As falas insistiram em ataques a autoridades do Judiciário e ameaças de não cumprimento de decisões judiciais e legislativas. Mas, pela avaliação feita pelo próprio presidente no discurso, as manifestações lhe deram o trunfo esperado: “Hoje temos uma fotografia para mostrar para o Brasil e para o mundo”.
Narrativa engajadora
No final da tarde, as estimativas eram de que o público foi menor do que o esperado. A PM paulista informou que 125 mil estavam na Paulista (favoráveis ao governo) e 15 mil do Anhangabaú (oposição). Esse número corresponderia, segundo a mídia, a 6,25% do esperado por organizadores.
O fato é que tinha gente na rua, indício de que a narrativa adotada surtiu efeito e engajamento, como mostravam os tons verdes-amarelos de camisetas, faixas, vuvuzelas, bandeiras agitadas e gritos de slogans como “eu autorizo”. Em cartazes bilingues (inglês, espanhol, italiano e alemão) manifestações de apoio para a “CPI da Toga”, “O povo apoia Bolsonaro”, e muitas outras.
Os atos a favor do governo ocorrem em período de alta da inflação, gasolina a R$ 7,00 e popularidade de Bolsonaro em baixa. Essa contextualização com os fatos foi mostrada em legendas na mídia televisiva durante a transmissão das manifestações ao longo do dia. O radicalismo nas falas do presidente levou a mais perda de apoio da elite econômica, segundo o noticiário.

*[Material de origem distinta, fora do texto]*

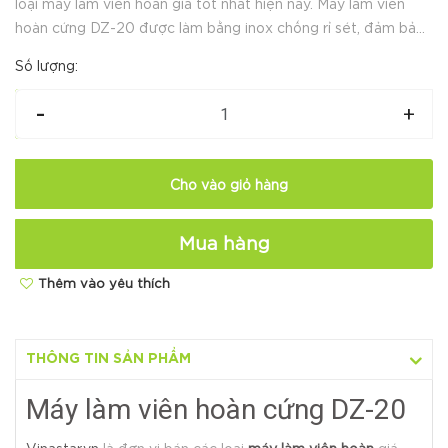
loại máy làm viên hoàn giá tốt nhất hiện nay. Máy làm viên
hoàn cứng DZ-20 được làm bằng inox chống rỉ sét, đảm bảo
vệ sinh an toàn phù hợp với hộ kinh doanh vừa và nhỏ. LIÊ...
Số lượng:
-
+
Cho vào giỏ hàng
Mua hàng
Thêm vào yêu thích
Hotline:
O35654 9999
THÔNG TIN SẢN PHẨM
Máy làm viên hoàn cứng DZ-20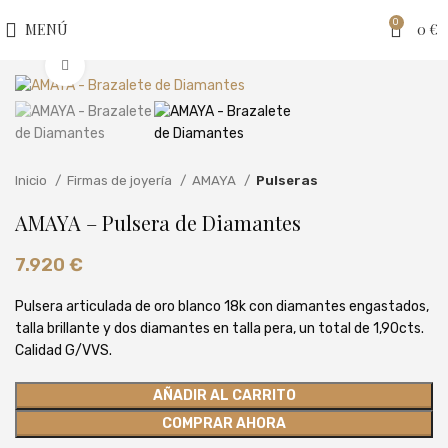
0
MENÚ
0
€
Clic para ampliar
Inicio
Firmas de joyería
AMAYA
Pulseras
AMAYA – Pulsera de Diamantes
7.920
€
Pulsera articulada de oro blanco 18k con diamantes engastados,
talla brillante y dos diamantes en talla pera, un total de 1,90cts.
Calidad G/VVS.
AÑADIR AL CARRITO
COMPRAR AHORA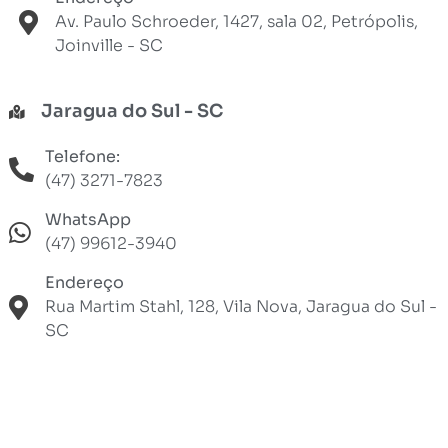
Av. Paulo Schroeder, 1427, sala 02, Petrópolis,
Joinville - SC
Jaragua do Sul - SC
Telefone:
(47) 3271-7823
WhatsApp
(47) 99612-3940
Endereço
Rua Martim Stahl, 128, Vila Nova, Jaragua do Sul -
SC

As manifestações deste 7 de setembro também deflagraram uma guerra de narrativas em vídeos entre o atual presidente, o ex-presidente Lula e candidatos ao Palácio do Planalto em 2022, como o governador gaúcho Eduardo Leite e Ciro Gomes.
Filtro vermelho
No vídeo bolsonarista, imagens com filtro vermelho mostram cenas de protestos em países de regimes comunistas e a locução narra que “o mundo livre está em perigo. No Brasil, a voz dos que protestam por liberdade e justiça (como o blogueiro Oswaldo Estáquio, o ex-deputado Roberto Jefferson, Sérgio Reis) está sendo sufocada”.

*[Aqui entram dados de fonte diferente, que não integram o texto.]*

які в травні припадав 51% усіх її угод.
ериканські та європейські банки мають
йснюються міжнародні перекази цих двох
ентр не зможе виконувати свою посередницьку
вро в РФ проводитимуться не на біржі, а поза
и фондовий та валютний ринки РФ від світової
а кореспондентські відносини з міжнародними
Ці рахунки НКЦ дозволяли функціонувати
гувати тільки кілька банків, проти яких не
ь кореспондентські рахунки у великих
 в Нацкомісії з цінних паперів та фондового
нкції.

Lula atacou Bolsonaro, acusando-o de estimular a divisão e o ódio e de ser incapaz de um gesto de solidariedade às famílias vítimas da pandemia. Em tom cordial, Eduardo Leite, disse que ninguém vai roubar as cores do Brasil: “Este verde e amarelo que está aqui não é meu, não é do Bolsonaro, não é do Lula. É dos brasileiros”.

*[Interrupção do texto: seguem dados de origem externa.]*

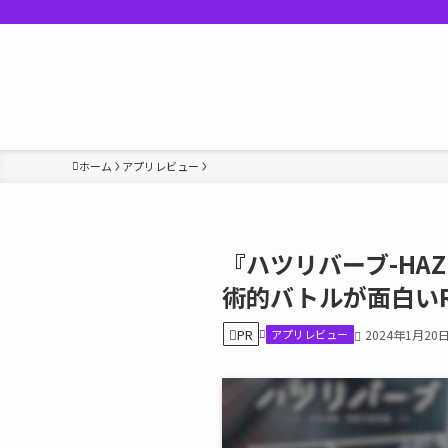
ホーム
アプリレビュー
『ハツリバーブ-HA
術的バトルが面白い
PR
アプリレビュー
2024年1月20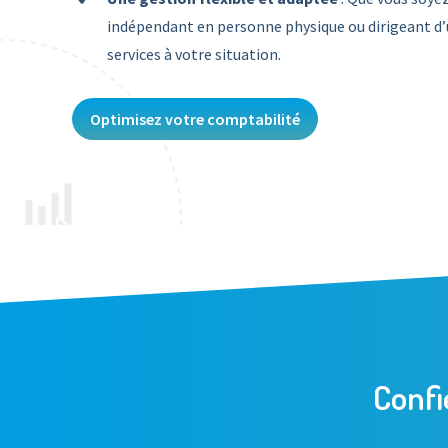
indépendant en personne physique ou dirigeant d’
services à votre situation.
Optimisez votre comptabilité
Confi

Bem ao seu estilo, Ciro disse que “a mensagem de liberdade deste 7 de setembro já se firmou desde antes que amanhecesse o dia, quando nossas instituições começaram a reagir aos desvarios de um estúpido tiranete”.
Se a linguagem contundente e o tom messiânico adotados na retórica de palanque em Brasília e São Paulo colheram aplausos dos manifestantes, as reações contrárias também foram imediatas em ocupantes dos outros dois prédios da Praça dos Três Poderes.
Não vou
A menção nos discursos a uma reunião do Conselho da República foi logo respondida com um “não vou”, do presidente do Supremo Tribunal Federal, Luiz Fux, e foi qualificada pelo presidente da Câmara e aliado Arthur Lira de “bravata”.
Na física, a terceira lei de Newton diz que a toda ação corresponde uma reação de igual intensidade, que atua em sentido oposto. Na dinâmica da política, as ações costumam ser mais inconstantes. Em que medida as narrativas de Bolsonaro e de seus adversários políticos terão êxito e quais vão ser os próximos lances no tabuleiro do xadrez político saberemos nos próximos episódios.